REQUIREMENT
Collect all lines containing the word "Vegemite" from the data.

GIVEN DATA
+++

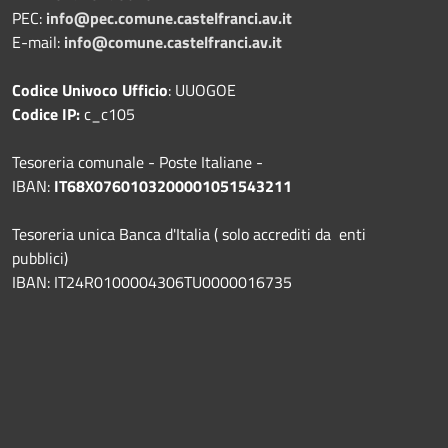
PEC:
info@pec.comune.castelfranci.av.it
E-mail:
info@comune.castelfranci.av.it
Codice Univoco Ufficio
: UUOGOE
Codice IP:
c_c105
Tesoreria comunale - Poste Italiane -
IBAN:
IT68X0760103200001051543211
Tesoreria unica Banca d'Italia ( solo accrediti da enti
pubblici)
IBAN: IT24R0100004306TU0000016735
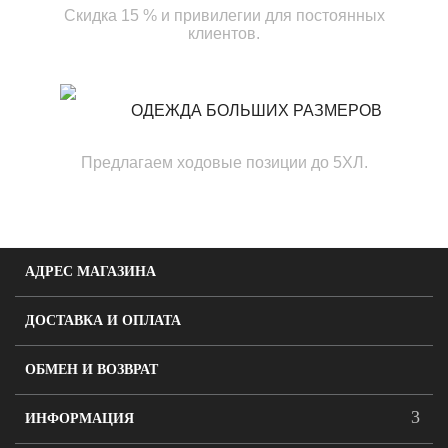
Скидка 15 % и привилегии для постоянных
клиентов.
ОДЕЖДА БОЛЬШИХ РАЗМЕРОВ
Предлагаем ходовые позиции до 5ХЛ.
АДРЕС МАГАЗИНА
ДОСТАВКА И ОПЛАТА
ОБМЕН И ВОЗВРАТ
ИНФОРМАЦИЯ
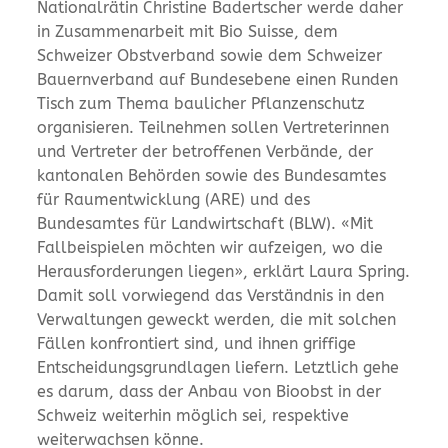
Nationalrätin Christine Badertscher werde daher
in Zusammenarbeit mit Bio Suisse, dem
Schweizer Obstverband sowie dem Schweizer
Bauernverband auf Bundesebene einen Runden
Tisch zum Thema baulicher Pflanzenschutz
organisieren. Teilnehmen sollen Vertreterinnen
und Vertreter der betroffenen Verbände, der
kantonalen Behörden sowie des Bundesamtes
für Raumentwicklung (ARE) und des
Bundesamtes für Landwirtschaft (BLW). «Mit
Fallbeispielen möchten wir aufzeigen, wo die
Herausforderungen liegen», erklärt Laura Spring.
Damit soll vorwiegend das Verständnis in den
Verwaltungen geweckt werden, die mit solchen
Fällen konfrontiert sind, und ihnen griffige
Entscheidungsgrundlagen liefern. Letztlich gehe
es darum, dass der Anbau von Bioobst in der
Schweiz weiterhin möglich sei, respektive
weiterwachsen könne.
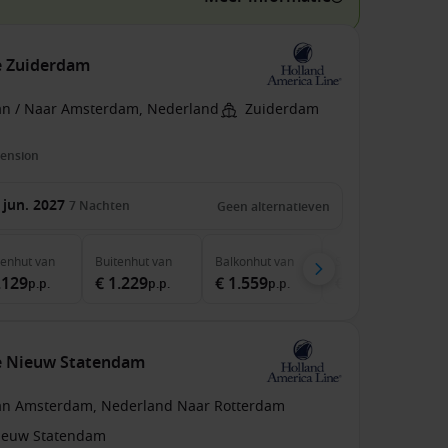
e Zuiderdam
an / Naar Amsterdam, Nederland
Zuiderdam
pension
 jun. 2027
7
Nachten
Geen alternatieven
nenhut
van
Buitenhut
van
Balkonhut
van
Suite
van
.129
€ 1.229
€ 1.559
€ 2.049
p.p.
p.p.
p.p.
p.p.
e Nieuw Statendam
an Amsterdam, Nederland Naar Rotterdam
ieuw Statendam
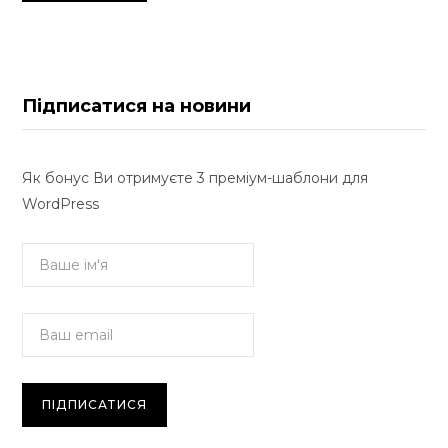
Підписатися на новини
Як бонус Ви отримуєте 3 преміум-шаблони для
WordPress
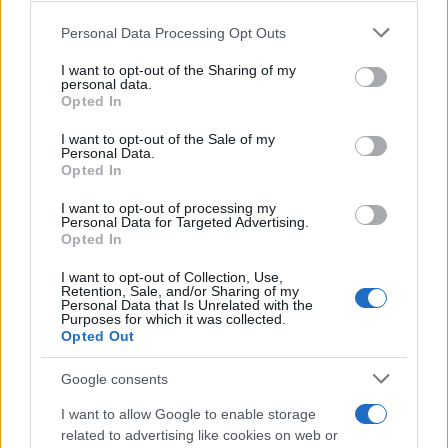
Personal Data Processing Opt Outs
This information may also be disclosed by us to third parties
on the IAB’s List of Downstream Participants that may further
I want to opt-out of the Sharing of my
disclose it to other third parties.
personal data.
Opted In
Please note that this website/app uses one or more Google
services and may gather and store information including but
I want to opt-out of the Sale of my
Personal Data.
not limited to your visit or usage behaviour. You may click to
Opted In
grant or deny consent to Google and its third-party tags to
use your data for below specified purposes in below Google
I want to opt-out of processing my
consent section.
Personal Data for Targeted Advertising.
Opted In
I want to opt-out of Collection, Use,
Retention, Sale, and/or Sharing of my
Personal Data that Is Unrelated with the
Purposes for which it was collected.
Opted Out
Google consents
I want to allow Google to enable storage
related to advertising like cookies on web or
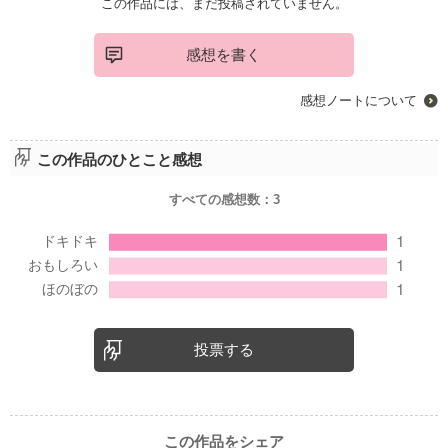
この作品には、まだ投稿されていません。
感想を書く
感想ノートについて
この作品のひとこと感想
すべての感想数：
3
投票する
この作品をシェア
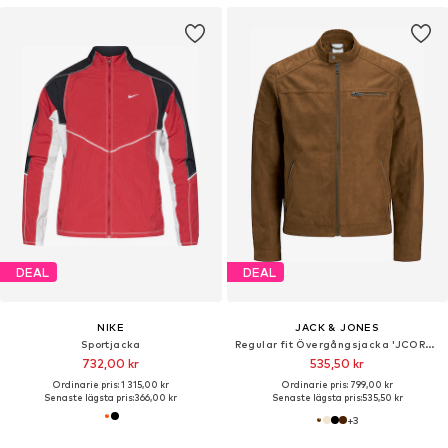
DEAL
DEAL
NIKE
JACK & JONES
Sportjacka
Regular fit Övergångsjacka 'JCORocky'
732,00 kr
535,50 kr
Ordinarie pris: 1 315,00 kr
Ordinarie pris: 799,00 kr
Senaste lägsta pris:
366,00 kr
Senaste lägsta pris:
535,50 kr
+
3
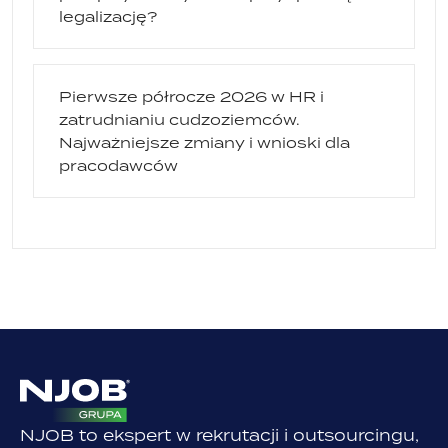
legalizację?
Pierwsze półrocze 2026 w HR i
zatrudnianiu cudzoziemców.
Najważniejsze zmiany i wnioski dla
pracodawców
NJOB to ekspert w rekrutacji i outsourcingu,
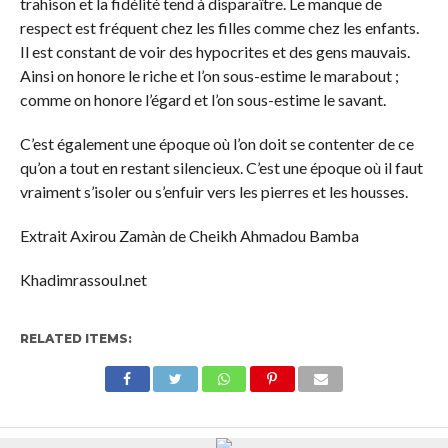
trahison et la fidélité tend à disparaître. Le manque de
respect est fréquent chez les filles comme chez les enfants.
Il est constant de voir des hypocrites et des gens mauvais.
Ainsi on honore le riche et l’on sous-estime le marabout ;
comme on honore l’égard et l’on sous-estime le savant.
C’est également une époque où l’on doit se contenter de ce
qu’on a tout en restant silencieux. C’est une époque où il faut
vraiment s’isoler ou s’enfuir vers les pierres et les housses.
Extrait Axirou Zamàn de Cheikh Ahmadou Bamba
Khadimrassoul.net
RELATED ITEMS:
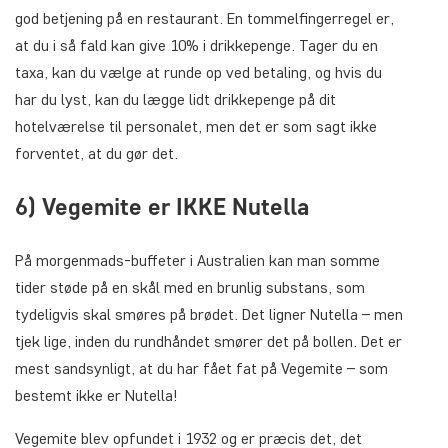
god betjening på en restaurant. En tommelfingerregel er,
at du i så fald kan give 10% i drikkepenge. Tager du en
taxa, kan du vælge at runde op ved betaling, og hvis du
har du lyst, kan du lægge lidt drikkepenge på dit
hotelværelse til personalet, men det er som sagt ikke
forventet, at du gør det.
6) Vegemite er IKKE Nutella
På morgenmads-buffeter i Australien kan man somme
tider støde på en skål med en brunlig substans, som
tydeligvis skal smøres på brødet. Det ligner Nutella – men
tjek lige, inden du rundhåndet smører det på bollen. Det er
mest sandsynligt, at du har fået fat på Vegemite – som
bestemt ikke er Nutella!
Vegemite blev opfundet i 1932 og er præcis det, det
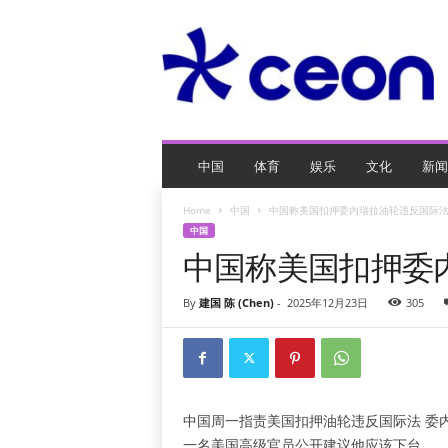
C
E
O
玩
网
页
游
戏
中国
体育
娱乐
文化
新闻
Home
中国
中国称美国扣押委内瑞拉油轮违反国际
中国
中国称美国扣押委
By
建国 陈 (Chen)
-
2025年12月23日
305
中国周一指责美国扣押油轮违反国际法
委
一名美国高级官员公开建议他应该下台。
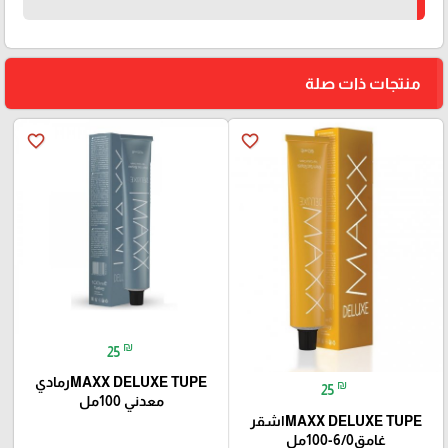
منتجات ذات صلة
favorite_border
favorite_border
₪
25
MAXX DELUXE TUPEرمادي
₪
25
معدني 100مل
MAXX DELUXE TUPEاشقر
غامق6/0-100مل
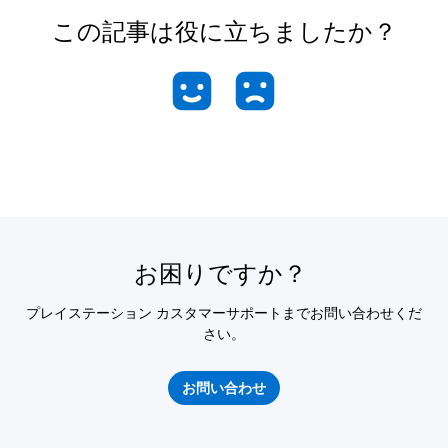
この記事は役に立ちましたか？
お困りですか？
プレイステーション カスタマーサポートまでお問い合わせくだ
さい。
お問い合わせ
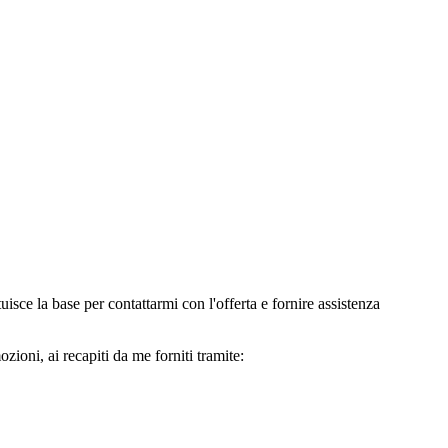
e la base per contattarmi con l'offerta e fornire assistenza
oni, ai recapiti da me forniti tramite:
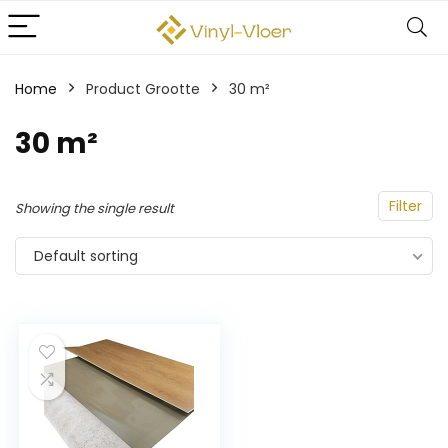
Home
Product Grootte
‎30 m²
‎30 m²
Filter
Showing the single result
Default sorting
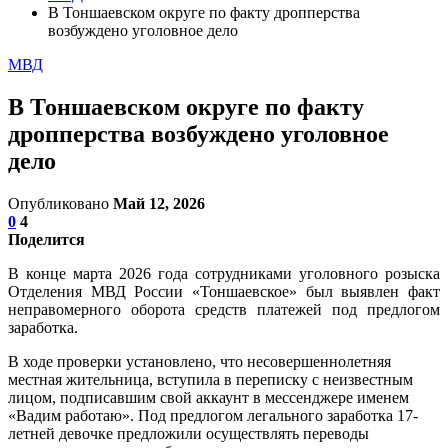
В Тоншаевском округе по факту дропперства
возбуждено уголовное дело
МВД
В Тоншаевском округе по факту
дропперства возбуждено уголовное
дело
Опубликовано
Май 12, 2026
0
4
Поделится
В конце марта 2026 года сотрудниками уголовного розыска
Отделения МВД России «Тоншаевское» был выявлен факт
неправомерного оборота средств платежей под предлогом
заработка.
В ходе проверки установлено, что несовершеннолетняя
местная жительница, вступила в переписку с неизвестным
лицом, подписавшим свой аккаунт в мессенджере именем
«Вадим работаю». Под предлогом легального заработка 17-
летней девочке предложили осуществлять переводы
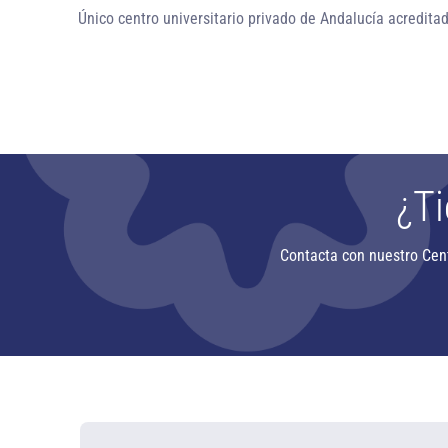
Único centro universitario privado de Andalucía
acreditad
¿Ti
Contacta con nuestro Cen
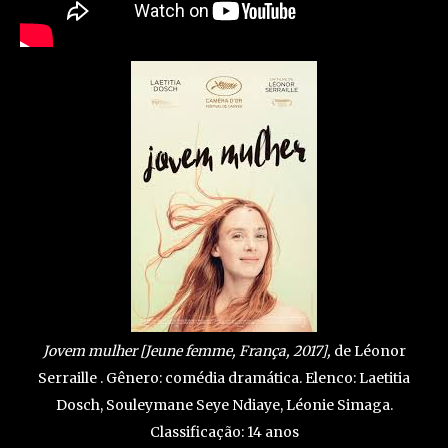
Jovem mulher [Jeune femme, França, 2017],
de Léonor
Serraille . Gênero: comédia dramática. Elenco: Laetitia
Dosch, Souleymane Seye Ndiaye, Léonie Simaga.
Classificação: 14 anos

+++

RESPONSE
6) Vegemite er IKKE Nutella
mest sandsynligt, at du har fået fat på Vegemite – som
Vegemite blev opfundet i 1932 og er præcis det, det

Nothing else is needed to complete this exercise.